======== Data for analysis
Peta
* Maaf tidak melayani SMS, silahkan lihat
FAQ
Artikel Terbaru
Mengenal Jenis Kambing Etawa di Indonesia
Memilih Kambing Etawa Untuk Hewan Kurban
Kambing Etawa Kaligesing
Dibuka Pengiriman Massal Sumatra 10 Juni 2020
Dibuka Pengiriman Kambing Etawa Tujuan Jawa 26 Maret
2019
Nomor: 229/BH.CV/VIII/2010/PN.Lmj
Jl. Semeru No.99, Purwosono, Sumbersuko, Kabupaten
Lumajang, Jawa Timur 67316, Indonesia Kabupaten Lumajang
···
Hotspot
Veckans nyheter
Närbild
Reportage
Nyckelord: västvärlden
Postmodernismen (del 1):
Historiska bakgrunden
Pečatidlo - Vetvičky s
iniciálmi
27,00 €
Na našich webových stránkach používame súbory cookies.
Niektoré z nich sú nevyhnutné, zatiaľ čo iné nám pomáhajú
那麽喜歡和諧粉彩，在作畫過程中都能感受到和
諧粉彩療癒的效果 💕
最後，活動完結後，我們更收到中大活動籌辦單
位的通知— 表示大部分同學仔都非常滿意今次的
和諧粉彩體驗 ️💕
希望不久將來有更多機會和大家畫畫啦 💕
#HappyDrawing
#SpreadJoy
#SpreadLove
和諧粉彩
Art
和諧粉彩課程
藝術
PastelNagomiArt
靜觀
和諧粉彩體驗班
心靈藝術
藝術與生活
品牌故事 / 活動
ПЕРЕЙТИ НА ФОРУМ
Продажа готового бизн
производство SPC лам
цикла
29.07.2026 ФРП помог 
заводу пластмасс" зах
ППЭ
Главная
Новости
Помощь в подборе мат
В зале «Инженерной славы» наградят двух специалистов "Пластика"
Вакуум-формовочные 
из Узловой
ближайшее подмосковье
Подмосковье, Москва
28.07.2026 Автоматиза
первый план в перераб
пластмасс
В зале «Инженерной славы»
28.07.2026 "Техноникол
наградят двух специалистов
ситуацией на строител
================
** Required work **
The entries above are to be transcribed in full and without error.

** Solution for this task **
Peta
* Maaf tidak melayani SMS, silahkan lihat
FAQ
Artikel Terbaru
Mengenal Jenis Kambing Etawa di Indonesia
Memilih Kambing Etawa Untuk Hewan Kurban
Kambing Etawa Kaligesing
Dibuka Pengiriman Massal Sumatra 10 Juni 2020
Dibuka Pengiriman Kambing Etawa Tujuan Jawa 26 Maret
2019
Nomor: 229/BH.CV/VIII/2010/PN.Lmj
Jl. Semeru No.99, Purwosono, Sumbersuko, Kabupaten
Lumajang, Jawa Timur 67316, Indonesia Kabupaten Lumajang
···
Hotspot
Veckans nyheter
Närbild
Reportage
Nyckelord: västvärlden
Postmodernismen (del 1):
Historiska bakgrunden
Pečatidlo - Vetvičky s
iniciálmi
27,00 €
Na našich webových stránkach používame súbory cookies.
Niektoré z nich sú nevyhnutné, zatiaľ čo iné nám pomáhajú
那麽喜歡和諧粉彩，在作畫過程中都能感受到和
諧粉彩療癒的效果 💕
最後，活動完結後，我們更收到中大活動籌辦單
位的通知— 表示大部分同學仔都非常滿意今次的
和諧粉彩體驗 ️💕
希望不久將來有更多機會和大家畫畫啦 💕
#HappyDrawing
#SpreadJoy
#SpreadLove
和諧粉彩
Art
和諧粉彩課程
藝術
PastelNagomiArt
靜觀
和諧粉彩體驗班
心靈藝術
藝術與生活
品牌故事 / 活動
ПЕРЕЙТИ НА ФОРУМ
Продажа готового бизн
производство SPC лам
цикла
29.07.2026 ФРП помог 
заводу пластмасс" зах
ППЭ
Главная
Новости
Помощь в подборе мат
В зале «Инженерной славы» наградят двух специалистов "Пластика"
Вакуум-формовочные 
из Узловой
ближайшее подмосковье
Подмосковье, Москва
28.07.2026 Автоматиза
первый план в перераб
пластмасс
В зале «Инженерной славы»
28.07.2026 "Техноникол
наградят двух специалистов
ситуацией на строител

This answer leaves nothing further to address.